## TASK DIRECTIONS
When the line with "MSRP: $469.00" comes up, set it down and every later line to the end of the data, exactly and without pictures.

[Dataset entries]
****************
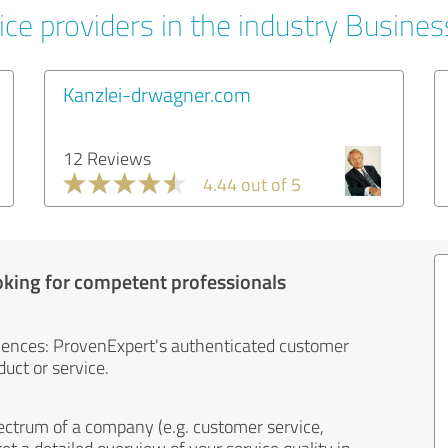
ice providers in the industry Busines
Kanzlei-drwagner.com
12 Reviews
4.44 out of 5
oking for competent professionals
iences: ProvenExpert's authenticated customer
uct or service.
ectrum of a company (e.g. customer service,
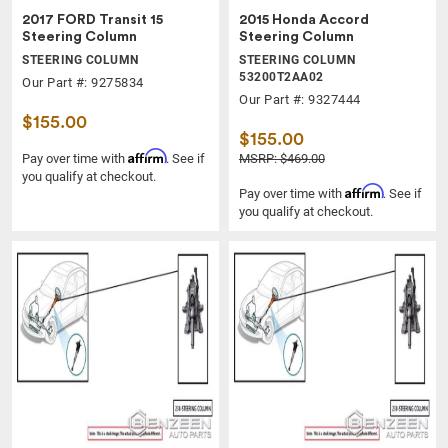
2017 FORD Transit 15
2015 Honda Accord
Steering Column
Steering Column
STEERING COLUMN
STEERING COLUMN
53200T2AA02
Our Part #: 9275834
Our Part #: 9327444
$155.00
$155.00
Affirm
Pay over time with
. See if
MSRP: $469.00
you qualify at checkout.
Affirm
Pay over time with
. See if
you qualify at checkout.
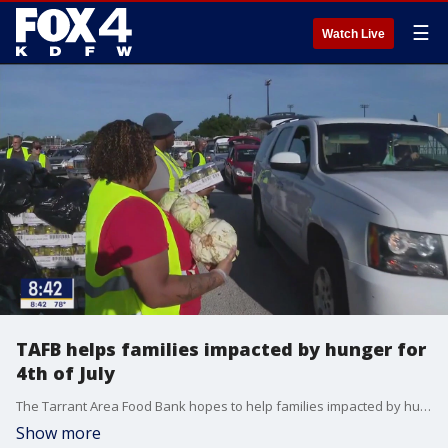
☰
Watch Live
TAFB helps families impacted by hunger for
4th of July
The Tarrant Area Food Bank hopes to help families impacted by hunger for the upcoming holiday. FOX 4's Shannon Murray is in Fort Worth as the distribution event kicks off.
Show more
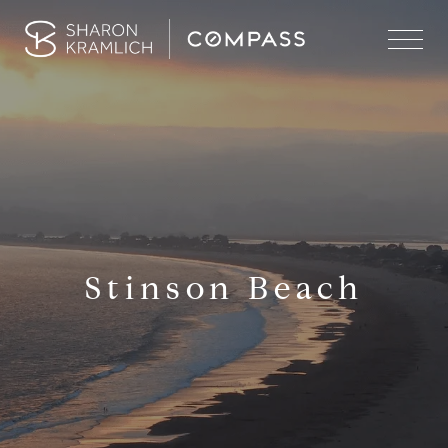
Stinson Beach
****************
## SOLUTION FOR THIS PROBLEM
MSRP: $469.00
you qualify at checkout.
Affirm
Pay over time with
. See if
you qualify at checkout.
☰
Watch Live
TAFB helps families impacted by hunger for
4th of July
The Tarrant Area Food Bank hopes to help families impacted by hunger for the upcoming holiday. FOX 4's Shannon Murray is in Fort Worth as the distribution event kicks off.
Show more
Stinson Beach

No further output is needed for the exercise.